HARIANMEMOKEPRI.COM — Menjelang peringatan Hari Ulang Tahun (HUT) ke-80 Kemerdekaan Republik Indonesia pada 17 Agustus 2025, para pedagang bendera musiman di Kabupaten Pemalang mengeluhkan sepinya pembeli.
Penurunan omzet ini dinilai berbeda dari tahun-tahun sebelumnya yang biasanya ramai pembeli.
Wahyudi, pedagang bendera di Jalan Gatot Subroto, Pemalang, mengatakan penjualannya tahun ini merosot tajam. Ia menduga, banyak masyarakat beralih membeli bendera secara online yang menawarkan harga lebih murah dan kemudahan transaksi.
“Omzet tahun ini sedikit sekali, sehari hanya dua hingga tiga orang yang membeli. Penjual bendera online berdampak bagi kami pedagang musiman di pinggir jalan,” ujarnya, Selasa (12/8/2025).
Wahyudi menjual bendera dengan harga Rp20.000 hingga Rp30.000 per lembar. Menurutnya, ukuran kecil dengan panjang 120 sentimeter menjadi yang paling diminati.

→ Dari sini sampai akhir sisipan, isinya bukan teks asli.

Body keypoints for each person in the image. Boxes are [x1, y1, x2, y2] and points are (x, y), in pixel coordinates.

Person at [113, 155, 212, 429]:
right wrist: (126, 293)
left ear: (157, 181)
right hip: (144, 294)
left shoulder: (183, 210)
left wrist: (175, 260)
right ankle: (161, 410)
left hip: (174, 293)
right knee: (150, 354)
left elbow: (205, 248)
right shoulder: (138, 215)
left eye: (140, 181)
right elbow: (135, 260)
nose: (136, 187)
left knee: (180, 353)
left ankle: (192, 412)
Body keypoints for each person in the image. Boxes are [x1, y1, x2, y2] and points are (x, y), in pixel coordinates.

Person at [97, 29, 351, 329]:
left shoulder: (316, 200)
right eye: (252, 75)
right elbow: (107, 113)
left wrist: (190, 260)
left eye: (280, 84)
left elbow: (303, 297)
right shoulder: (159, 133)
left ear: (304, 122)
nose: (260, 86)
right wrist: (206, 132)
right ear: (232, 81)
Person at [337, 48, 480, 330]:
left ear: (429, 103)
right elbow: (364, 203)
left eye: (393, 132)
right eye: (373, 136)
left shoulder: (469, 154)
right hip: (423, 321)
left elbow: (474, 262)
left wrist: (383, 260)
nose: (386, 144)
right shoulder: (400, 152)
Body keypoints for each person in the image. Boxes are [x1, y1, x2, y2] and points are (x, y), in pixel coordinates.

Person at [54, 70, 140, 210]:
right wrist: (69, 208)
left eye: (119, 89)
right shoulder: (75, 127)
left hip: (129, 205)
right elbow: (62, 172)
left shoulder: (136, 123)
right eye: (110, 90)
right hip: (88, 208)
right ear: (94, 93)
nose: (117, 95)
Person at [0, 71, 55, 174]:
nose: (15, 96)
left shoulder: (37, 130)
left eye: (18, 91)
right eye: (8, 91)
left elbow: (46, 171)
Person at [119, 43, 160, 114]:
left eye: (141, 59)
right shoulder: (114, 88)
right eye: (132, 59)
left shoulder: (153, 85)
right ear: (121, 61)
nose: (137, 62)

Keluhan serupa juga diungkapkan Sandy, pedagang bendera lainnya. Ia menyebut, pembeli tahun ini jauh berkurang dibanding tahun-tahun sebelumnya.
“Tahun ini sepi pembeli, sehari hanya 3-5 orang yang beli. Banyak yang tidak beli bendera baru, memilih memakai bendera lama,” ungkapnya.
Sementara itu, salah satu warga Kecamatan Pemalang, yang juga bernama Sandy, mengaku lebih memilih membeli bendera secara online.
Selain harganya lebih terjangkau, pembelian di marketplace juga dianggap lebih praktis.
“Kalau di online Rp10 ribu, kalau offline bisa sampai Rp30 ribu,” tuturnya.